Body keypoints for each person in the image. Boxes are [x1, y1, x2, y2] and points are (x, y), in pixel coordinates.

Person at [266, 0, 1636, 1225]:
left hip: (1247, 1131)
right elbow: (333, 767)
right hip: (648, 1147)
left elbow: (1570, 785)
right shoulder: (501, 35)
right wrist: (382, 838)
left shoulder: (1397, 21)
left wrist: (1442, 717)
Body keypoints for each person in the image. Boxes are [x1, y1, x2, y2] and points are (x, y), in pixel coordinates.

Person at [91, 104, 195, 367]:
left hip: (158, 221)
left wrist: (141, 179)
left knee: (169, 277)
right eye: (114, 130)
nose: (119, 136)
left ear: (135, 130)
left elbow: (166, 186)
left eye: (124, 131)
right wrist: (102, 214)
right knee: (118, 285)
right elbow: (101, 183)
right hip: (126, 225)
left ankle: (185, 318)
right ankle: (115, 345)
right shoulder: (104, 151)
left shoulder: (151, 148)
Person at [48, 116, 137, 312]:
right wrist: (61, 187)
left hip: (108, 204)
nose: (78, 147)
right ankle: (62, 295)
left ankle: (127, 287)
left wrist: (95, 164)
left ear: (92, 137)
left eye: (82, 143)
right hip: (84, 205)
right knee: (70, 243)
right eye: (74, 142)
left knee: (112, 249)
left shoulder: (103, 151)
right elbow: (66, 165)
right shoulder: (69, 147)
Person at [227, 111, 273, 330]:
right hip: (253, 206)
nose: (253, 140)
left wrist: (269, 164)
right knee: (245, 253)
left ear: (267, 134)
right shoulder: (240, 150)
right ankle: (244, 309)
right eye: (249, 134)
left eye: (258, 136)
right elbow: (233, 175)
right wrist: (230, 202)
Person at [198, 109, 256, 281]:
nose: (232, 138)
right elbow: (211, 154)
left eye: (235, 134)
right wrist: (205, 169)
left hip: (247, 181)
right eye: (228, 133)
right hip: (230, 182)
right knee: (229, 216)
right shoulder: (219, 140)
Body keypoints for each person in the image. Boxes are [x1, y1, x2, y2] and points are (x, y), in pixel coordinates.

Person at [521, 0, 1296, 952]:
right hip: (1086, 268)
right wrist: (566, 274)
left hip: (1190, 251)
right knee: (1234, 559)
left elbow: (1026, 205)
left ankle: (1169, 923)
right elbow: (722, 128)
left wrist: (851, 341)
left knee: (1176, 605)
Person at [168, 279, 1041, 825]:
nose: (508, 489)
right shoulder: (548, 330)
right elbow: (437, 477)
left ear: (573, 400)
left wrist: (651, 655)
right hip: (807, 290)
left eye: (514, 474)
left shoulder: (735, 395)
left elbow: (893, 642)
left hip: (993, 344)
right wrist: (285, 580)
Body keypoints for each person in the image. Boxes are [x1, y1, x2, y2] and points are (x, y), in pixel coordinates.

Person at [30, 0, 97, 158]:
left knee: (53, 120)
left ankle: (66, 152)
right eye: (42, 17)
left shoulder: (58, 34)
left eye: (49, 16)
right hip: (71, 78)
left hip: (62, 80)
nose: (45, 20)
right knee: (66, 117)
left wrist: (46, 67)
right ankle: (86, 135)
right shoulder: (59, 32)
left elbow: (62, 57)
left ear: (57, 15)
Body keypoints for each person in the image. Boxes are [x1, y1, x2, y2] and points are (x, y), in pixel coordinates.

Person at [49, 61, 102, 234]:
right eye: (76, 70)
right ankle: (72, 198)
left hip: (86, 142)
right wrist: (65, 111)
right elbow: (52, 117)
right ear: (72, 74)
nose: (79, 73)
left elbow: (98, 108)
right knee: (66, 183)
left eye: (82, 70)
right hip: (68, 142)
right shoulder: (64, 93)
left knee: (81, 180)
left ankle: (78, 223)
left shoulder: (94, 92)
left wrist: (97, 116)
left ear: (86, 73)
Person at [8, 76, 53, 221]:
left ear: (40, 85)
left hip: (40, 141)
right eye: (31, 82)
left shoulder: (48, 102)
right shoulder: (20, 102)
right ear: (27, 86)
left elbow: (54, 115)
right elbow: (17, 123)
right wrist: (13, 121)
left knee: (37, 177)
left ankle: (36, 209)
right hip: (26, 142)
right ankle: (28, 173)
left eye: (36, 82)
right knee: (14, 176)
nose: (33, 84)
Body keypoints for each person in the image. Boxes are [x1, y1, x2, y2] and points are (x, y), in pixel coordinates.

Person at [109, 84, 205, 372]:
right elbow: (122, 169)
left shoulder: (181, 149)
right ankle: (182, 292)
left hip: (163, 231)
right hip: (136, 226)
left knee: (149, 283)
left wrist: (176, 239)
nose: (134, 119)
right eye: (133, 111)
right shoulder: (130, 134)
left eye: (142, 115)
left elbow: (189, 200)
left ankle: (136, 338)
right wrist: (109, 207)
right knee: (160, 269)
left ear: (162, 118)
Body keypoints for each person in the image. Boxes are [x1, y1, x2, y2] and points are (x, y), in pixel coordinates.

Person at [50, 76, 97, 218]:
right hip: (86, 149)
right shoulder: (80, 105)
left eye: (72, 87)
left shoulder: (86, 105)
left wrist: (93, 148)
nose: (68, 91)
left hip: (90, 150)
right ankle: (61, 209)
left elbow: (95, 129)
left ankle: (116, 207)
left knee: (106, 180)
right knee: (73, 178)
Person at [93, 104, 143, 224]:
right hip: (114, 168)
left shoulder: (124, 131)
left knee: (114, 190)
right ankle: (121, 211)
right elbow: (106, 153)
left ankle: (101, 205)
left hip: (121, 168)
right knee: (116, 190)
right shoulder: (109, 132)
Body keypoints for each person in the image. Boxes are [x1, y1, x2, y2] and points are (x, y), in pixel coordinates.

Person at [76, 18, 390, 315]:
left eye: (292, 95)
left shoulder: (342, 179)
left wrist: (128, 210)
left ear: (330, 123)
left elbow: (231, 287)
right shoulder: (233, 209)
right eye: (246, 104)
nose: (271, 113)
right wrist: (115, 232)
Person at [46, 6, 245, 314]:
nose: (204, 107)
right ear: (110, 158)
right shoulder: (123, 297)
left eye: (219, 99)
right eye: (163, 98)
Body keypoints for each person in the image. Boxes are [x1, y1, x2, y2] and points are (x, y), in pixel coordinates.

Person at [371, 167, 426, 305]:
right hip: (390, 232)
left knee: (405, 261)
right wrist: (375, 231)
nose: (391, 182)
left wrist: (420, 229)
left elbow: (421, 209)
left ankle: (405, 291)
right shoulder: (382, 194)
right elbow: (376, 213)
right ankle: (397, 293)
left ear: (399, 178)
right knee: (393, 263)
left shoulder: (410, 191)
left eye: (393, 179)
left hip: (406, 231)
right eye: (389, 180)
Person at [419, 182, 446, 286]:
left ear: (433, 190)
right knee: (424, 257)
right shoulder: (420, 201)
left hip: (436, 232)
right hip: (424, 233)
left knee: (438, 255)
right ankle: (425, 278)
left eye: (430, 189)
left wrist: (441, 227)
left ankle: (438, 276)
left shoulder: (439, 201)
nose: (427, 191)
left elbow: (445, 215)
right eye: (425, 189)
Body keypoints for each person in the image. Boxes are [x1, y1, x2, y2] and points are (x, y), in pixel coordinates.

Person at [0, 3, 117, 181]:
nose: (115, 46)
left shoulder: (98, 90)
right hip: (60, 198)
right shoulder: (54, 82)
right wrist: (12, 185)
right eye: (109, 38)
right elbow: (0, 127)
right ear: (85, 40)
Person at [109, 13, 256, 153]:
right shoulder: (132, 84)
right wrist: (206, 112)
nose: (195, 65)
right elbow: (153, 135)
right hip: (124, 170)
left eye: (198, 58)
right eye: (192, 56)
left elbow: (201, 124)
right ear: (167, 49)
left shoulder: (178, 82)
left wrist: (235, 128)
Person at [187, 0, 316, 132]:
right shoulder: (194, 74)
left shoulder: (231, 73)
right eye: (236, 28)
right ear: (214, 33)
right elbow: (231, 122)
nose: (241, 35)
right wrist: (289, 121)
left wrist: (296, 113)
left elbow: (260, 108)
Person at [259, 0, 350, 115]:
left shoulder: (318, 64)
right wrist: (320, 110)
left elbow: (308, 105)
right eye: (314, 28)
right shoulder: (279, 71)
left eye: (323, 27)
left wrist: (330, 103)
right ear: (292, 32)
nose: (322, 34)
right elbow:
──────────
Retype exactly, please, only the lines of the entries that run from the one containing "left ankle: (438, 276)" to the last.

left ankle: (438, 276)
left shoulder: (439, 201)
nose: (427, 191)
left elbow: (445, 215)
right eye: (425, 189)
Body keypoints for each person in the image. Boxes are [x1, y1, x2, y2] and points are (x, y), in pixel coordinates.

Person at [0, 3, 117, 181]:
nose: (115, 46)
left shoulder: (98, 90)
right hip: (60, 198)
right shoulder: (54, 82)
right wrist: (12, 185)
right eye: (109, 38)
right elbow: (0, 127)
right ear: (85, 40)
Person at [109, 13, 256, 153]:
right shoulder: (132, 84)
right wrist: (206, 112)
nose: (195, 65)
right elbow: (153, 135)
right hip: (124, 170)
left eye: (198, 58)
right eye: (192, 56)
left elbow: (201, 124)
right ear: (167, 49)
left shoulder: (178, 82)
left wrist: (235, 128)
Person at [187, 0, 316, 132]:
right shoulder: (194, 74)
left shoulder: (231, 73)
right eye: (236, 28)
right ear: (214, 33)
right elbow: (231, 122)
nose: (241, 35)
right wrist: (289, 121)
left wrist: (296, 113)
left elbow: (260, 108)
Person at [259, 0, 350, 115]:
left shoulder: (318, 64)
right wrist: (320, 110)
left elbow: (308, 105)
right eye: (314, 28)
right shoulder: (279, 71)
left eye: (323, 27)
left wrist: (330, 103)
right ear: (292, 32)
nose: (322, 34)
right elbow:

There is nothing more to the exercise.